What the task requires: Copy the patent claims from "6. The computer" up to and including "the first diode.", swapping "half wave rectifier" for "bridge rectifier" wherever it occurs.

Excerpt:
========================

3. The computer system, as set forth in claim 2, further comprising a second sense resistor coupled between one terminal of the first sense resistor and another terminal of the second secondary transformer winding, the full wave rectifier including:
a first diode having an anode coupled between the first sense resistor and the first secondary transformer winding;
a second diode having an anode coupled between the second sense resistor and the second secondary transformer winding; and
a ground reference resistor having one terminal coupled to ground between the first sense resistor and the second sense resistor, the other terminal of the ground reference resistor coupled to the cathode of the first diode and the cathode of the second diode in series with the first diode and the second diode.
4. The computer system, as set forth in claim 1, wherein the rectifier is a synchronously switched rectifier.
5. The computer system, as set forth in claim 4, further comprising a second sense resistor coupled between one terminal of the first sense resistor and another terminal of the second secondary transformer winding, the synchronously switched rectifier including:
a first switch having one terminal coupled between the first sense resistor and the first secondary transformer winding;
a second switch having one terminal coupled between the second sense resistor and the second secondary transformer winding; and
a ground reference resistor having one terminal coupled to ground between the first sense resistor and the second sense resistor, the other terminal of the ground reference resistor coupled to another terminal of the first switch and another terminal of the second switch.
6. The computer system, as set forth in claim 1, wherein the rectifier is a half wave rectifier.
7. The computer system, as set forth in claim 6, wherein the half wave rectifier includes:
a first diode having an anode coupled between the first sense resistor and the first secondary transformer winding;
a ground reference resistor having one terminal coupled to ground between the first sense resistor and the second secondary transformer winding, the other terminal of the ground reference resistor coupled to the cathode of the first diode in series with the first diode; and
a second diode having an anode coupled the one terminal of the second sense resistor, the second diode having a cathode coupled to the anode of the first diode.
8. The computer system, as set forth in claim 1, wherein the rectifier is operable to generate a signal indicative of the current at one end of the cold cathode fluorescent lamp.
9. The computer system, as set forth in claim 8, further comprising:
a control and drive circuit coupled to receive the signal indicative of the current at one end of the cold cathode fluorescent lamp, the control and drive circuit being further coupled to the primary transformer winding, the control and drive circuit being operable to generate a drive signal, the primary transformer being operable to receive the drive signal from the control and drive circuit.
10. An inverter circuit for providing a drive signal to operate a fluorescent lamp, the inverter circuit comprising:
a primary transformer winding;
a first secondary transformer winding having a first terminal coupled to one end of the fluorescent lamp;
a second secondary transformer winding having a first terminal coupled to another end of the fluorescent lamp; and
a first sense resistor coupled between the first secondary transformer winding and the second secondary transformer winding.
11. The inverter circuit, as set forth in claim 10, further comprising a rectifier coupled to receive a signal indicative of the current at an end of the fluorescent lamp.

========================

Material:
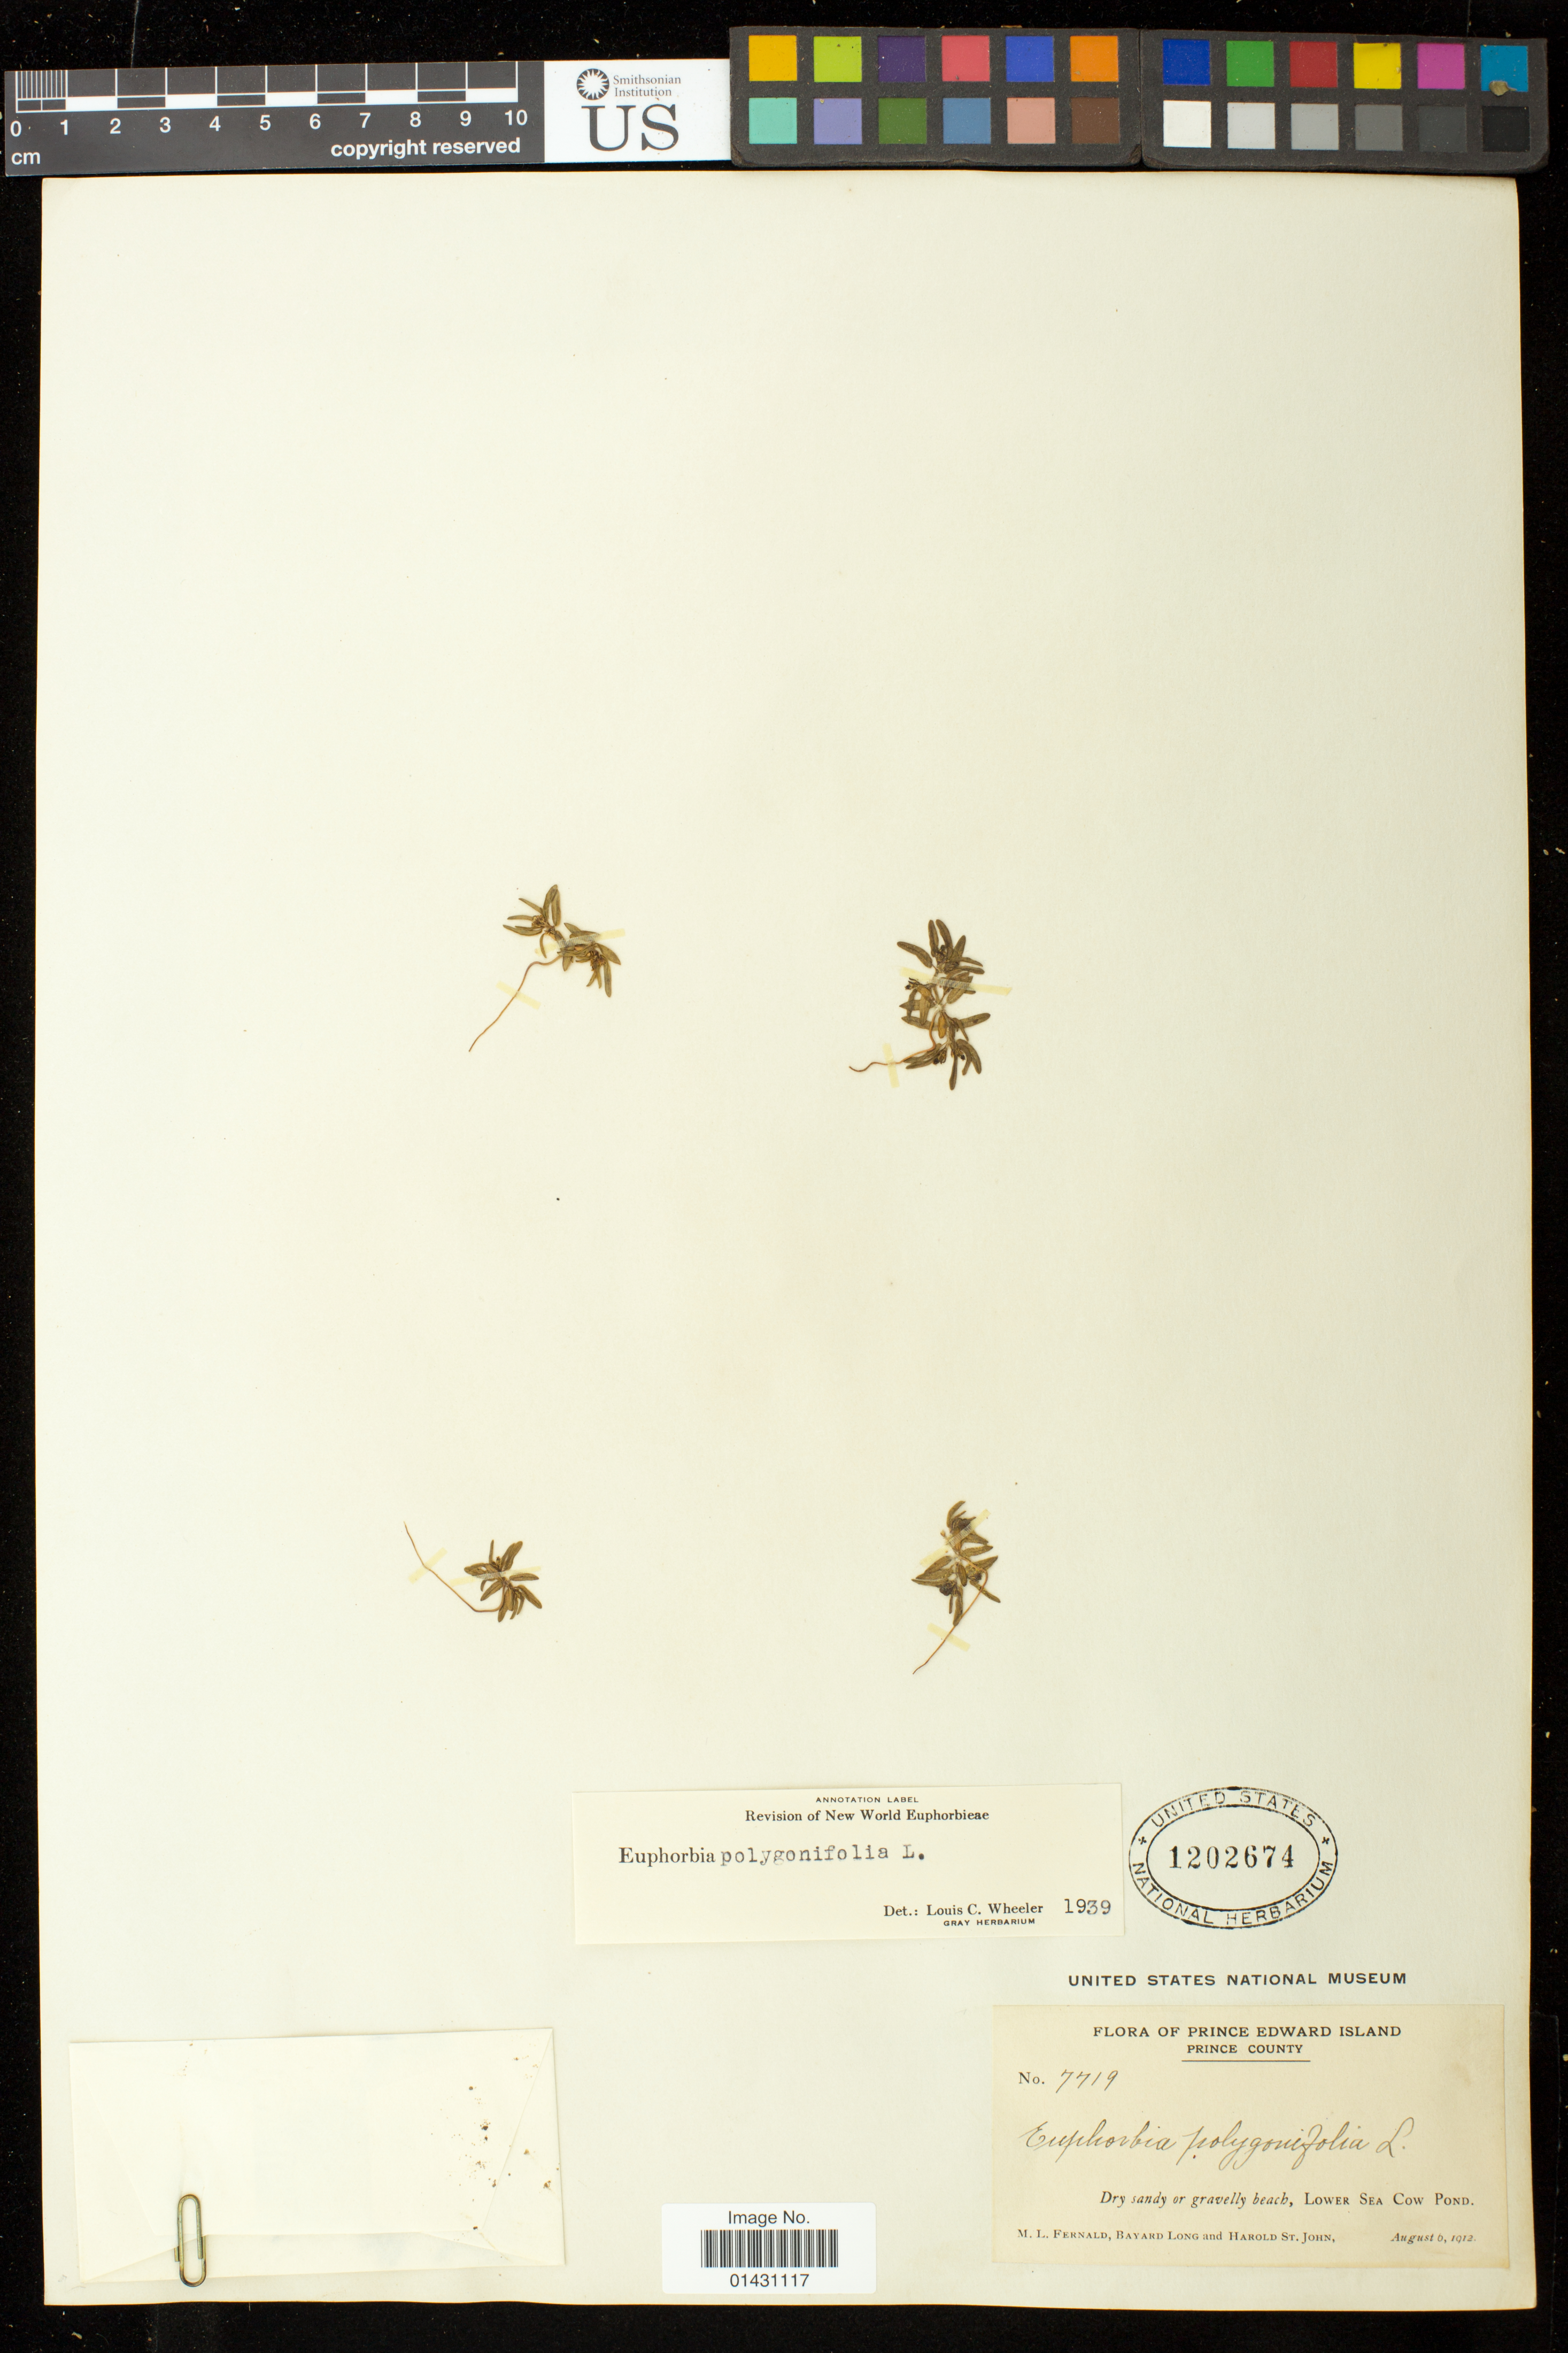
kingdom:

========================

Written solution:
6. The computer system, as set forth in claim 1, wherein the rectifier is a bridge rectifier.
7. The computer system, as set forth in claim 6, wherein the bridge rectifier includes:
a first diode having an anode coupled between the first sense resistor and the first secondary transformer winding;
a ground reference resistor having one terminal coupled to ground between the first sense resistor and the second secondary transformer winding, the other terminal of the ground reference resistor coupled to the cathode of the first diode in series with the first diode; and
a second diode having an anode coupled the one terminal of the second sense resistor, the second diode having a cathode coupled to the anode of the first diode.